Social Gaming Powered By Windows Azure
By on July 22nd, 2011

Microsoft has figured out an interesting way to get into the social games business. The social gaming market continues to grow in terms of number of users and profits. These social applications have the potential to grow from a few users to millions of users in an incredibly short period of time, and therefore, they need a robust, scalable, and dependable platform.

According to the Social Gaming: Marketers Make Their Move report by eMarketer,  the social gaming market will increase to $1.32 billion in revenues by 2012, up from $856 million in 2010. Today, Amazon hosts many online games, including big Facebook games, developed by Zynga and others. Companies like Playdom, the makers of Bola Social Soccer – a Facebook, Sonico, and Orkut game with over 5 million users, are already using Windows Azure as their backend platform.

Microsoft is focusing on building tools to help other game developers ramp up quickly, while they host their games on Windows Azure. Windows Azure is built on the principles of on-demand scalable computing resources, storage, and geographic delivery. These principles mirror the needs of social games. With that premise, the Windows Azure team has launched a preview of the Windows Azure Toolkit for Social Games. The toolkit allows you to quickly get started building new social games with Windows Azure whether you want to build social games as a hobby or you want to reach millions of gamers.
..........
REQUIRED WORK:
1. From the Windows Azure social gaming article, copy the passage from "Microsoft has figured" up to and including "their backend platform.".
2. Answer these questions using the Windows Azure social gaming article:
(a) What revenue does the eMarketer report project for the social gaming market by 2012?
(b) Which company makes Bola Social Soccer?
(c) What did the Windows Azure team launch a preview of?

DATA EXTRACT:
..........
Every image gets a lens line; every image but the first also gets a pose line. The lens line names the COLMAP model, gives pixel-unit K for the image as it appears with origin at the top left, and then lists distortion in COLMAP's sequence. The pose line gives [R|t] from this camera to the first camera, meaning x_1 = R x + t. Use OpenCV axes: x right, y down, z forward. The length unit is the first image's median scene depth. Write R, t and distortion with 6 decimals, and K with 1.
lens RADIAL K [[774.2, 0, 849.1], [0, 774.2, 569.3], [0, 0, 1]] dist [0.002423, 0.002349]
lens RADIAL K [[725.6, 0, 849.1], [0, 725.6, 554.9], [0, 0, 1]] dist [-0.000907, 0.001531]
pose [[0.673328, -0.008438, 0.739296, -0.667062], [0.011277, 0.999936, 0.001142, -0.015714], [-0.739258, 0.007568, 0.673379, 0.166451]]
..........
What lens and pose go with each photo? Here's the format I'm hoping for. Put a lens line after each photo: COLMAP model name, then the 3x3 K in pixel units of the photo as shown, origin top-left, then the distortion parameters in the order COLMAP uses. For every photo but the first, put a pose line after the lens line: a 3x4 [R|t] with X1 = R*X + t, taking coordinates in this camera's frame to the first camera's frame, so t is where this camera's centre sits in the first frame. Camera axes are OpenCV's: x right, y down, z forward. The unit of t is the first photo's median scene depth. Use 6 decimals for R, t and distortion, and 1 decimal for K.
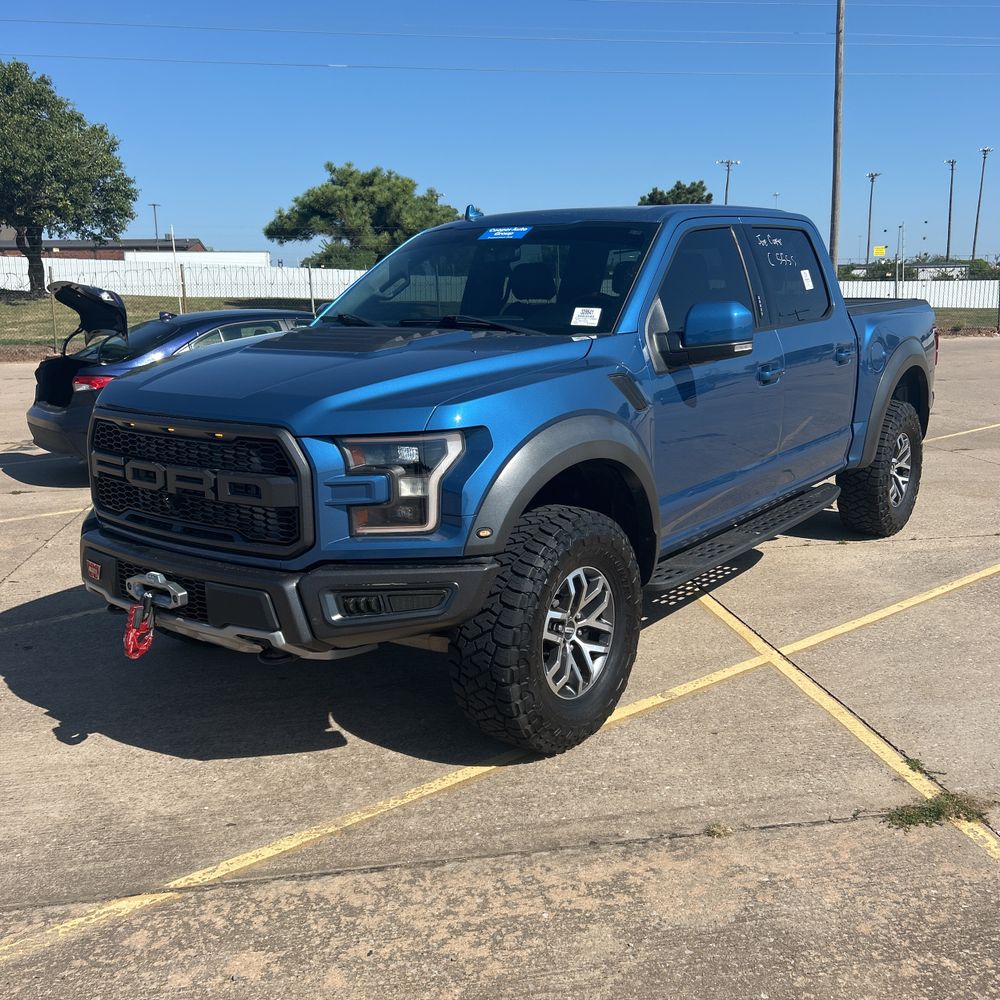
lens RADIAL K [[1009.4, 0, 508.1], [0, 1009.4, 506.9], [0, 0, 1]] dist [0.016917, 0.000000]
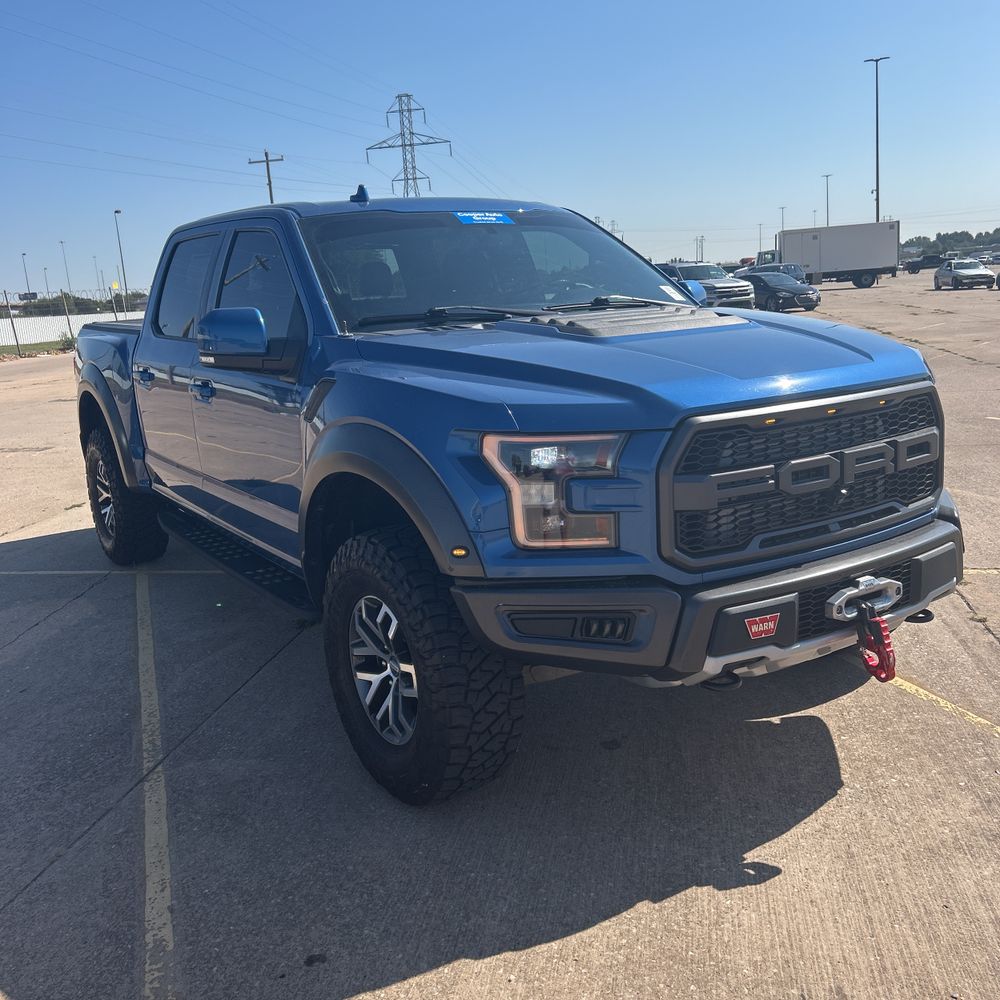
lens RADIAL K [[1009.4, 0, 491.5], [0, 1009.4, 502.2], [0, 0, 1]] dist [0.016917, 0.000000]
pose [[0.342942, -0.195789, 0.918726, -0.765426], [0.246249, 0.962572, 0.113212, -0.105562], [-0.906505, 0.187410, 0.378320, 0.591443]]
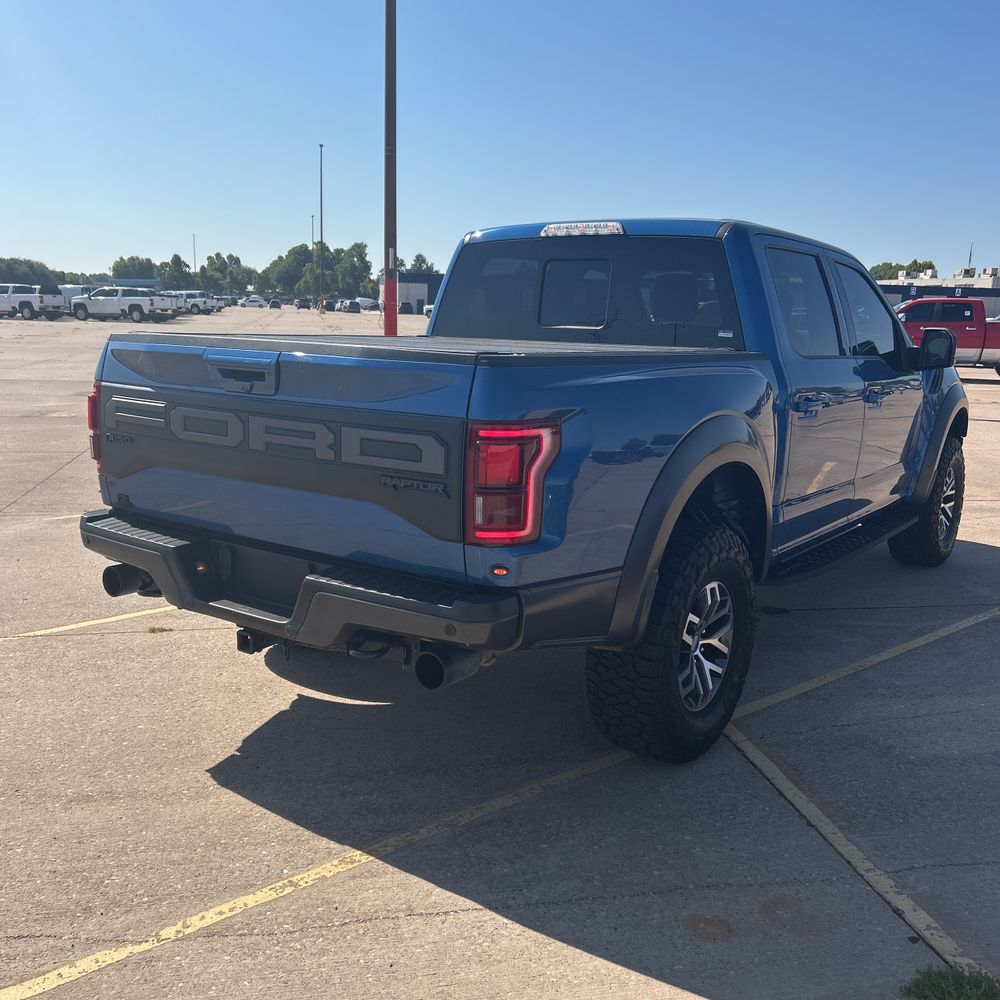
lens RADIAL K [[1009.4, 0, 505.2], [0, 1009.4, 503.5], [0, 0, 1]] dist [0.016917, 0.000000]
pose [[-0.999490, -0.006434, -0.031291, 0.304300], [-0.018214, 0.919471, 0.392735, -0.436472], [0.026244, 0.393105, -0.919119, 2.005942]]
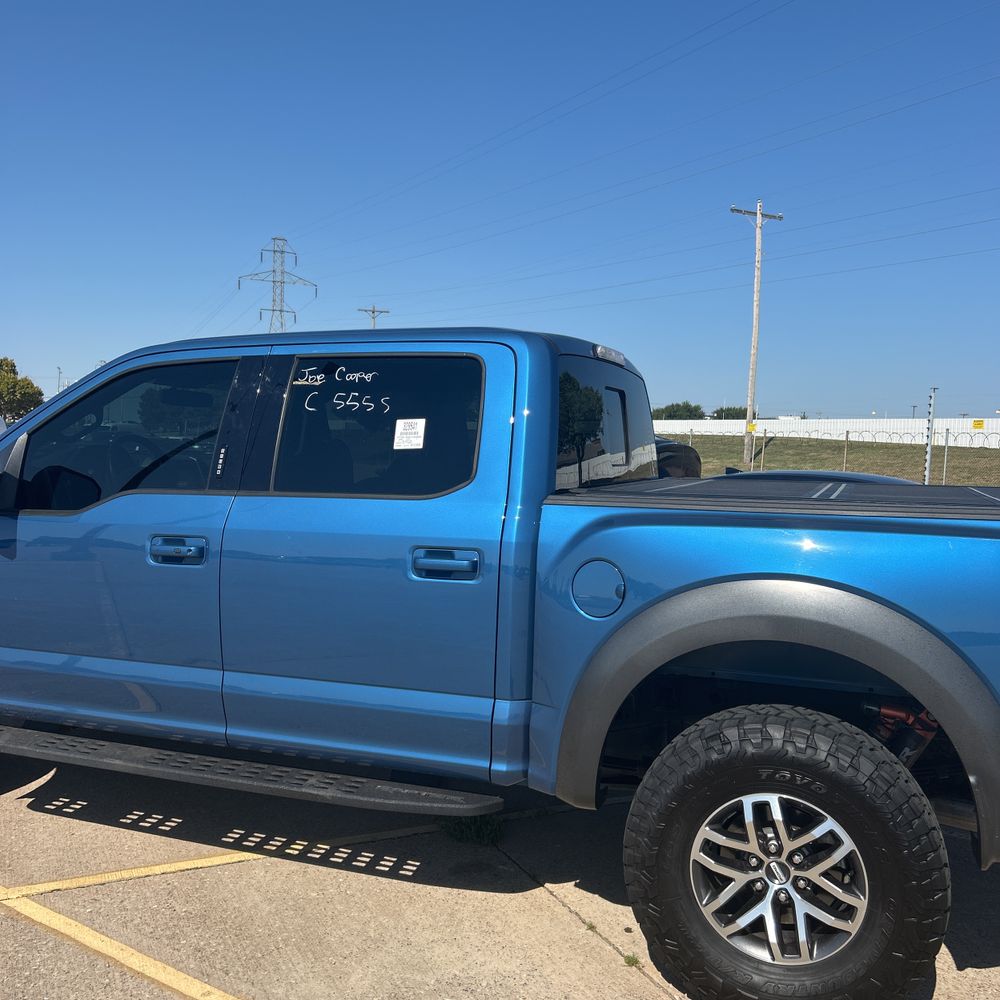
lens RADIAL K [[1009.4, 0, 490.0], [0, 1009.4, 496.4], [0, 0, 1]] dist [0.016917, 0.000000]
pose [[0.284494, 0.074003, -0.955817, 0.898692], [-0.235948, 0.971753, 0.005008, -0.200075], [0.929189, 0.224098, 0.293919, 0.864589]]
..........
RESULTS FOR THE EXERCISE:
1.
Microsoft has figured out an interesting way to get into the social games business. The social gaming market continues to grow in terms of number of users and profits. These social applications have the potential to grow from a few users to millions of users in an incredibly short period of time, and therefore, they need a robust, scalable, and dependable platform.

According to the Social Gaming: Marketers Make Their Move report by eMarketer,  the social gaming market will increase to $1.32 billion in revenues by 2012, up from $856 million in 2010. Today, Amazon hosts many online games, including big Facebook games, developed by Zynga and others. Companies like Playdom, the makers of Bola Social Soccer – a Facebook, Sonico, and Orkut game with over 5 million users, are already using Windows Azure as their backend platform.

2.
(a) $1.32 billion
(b) Playdom
(c) The Windows Azure Toolkit for Social Games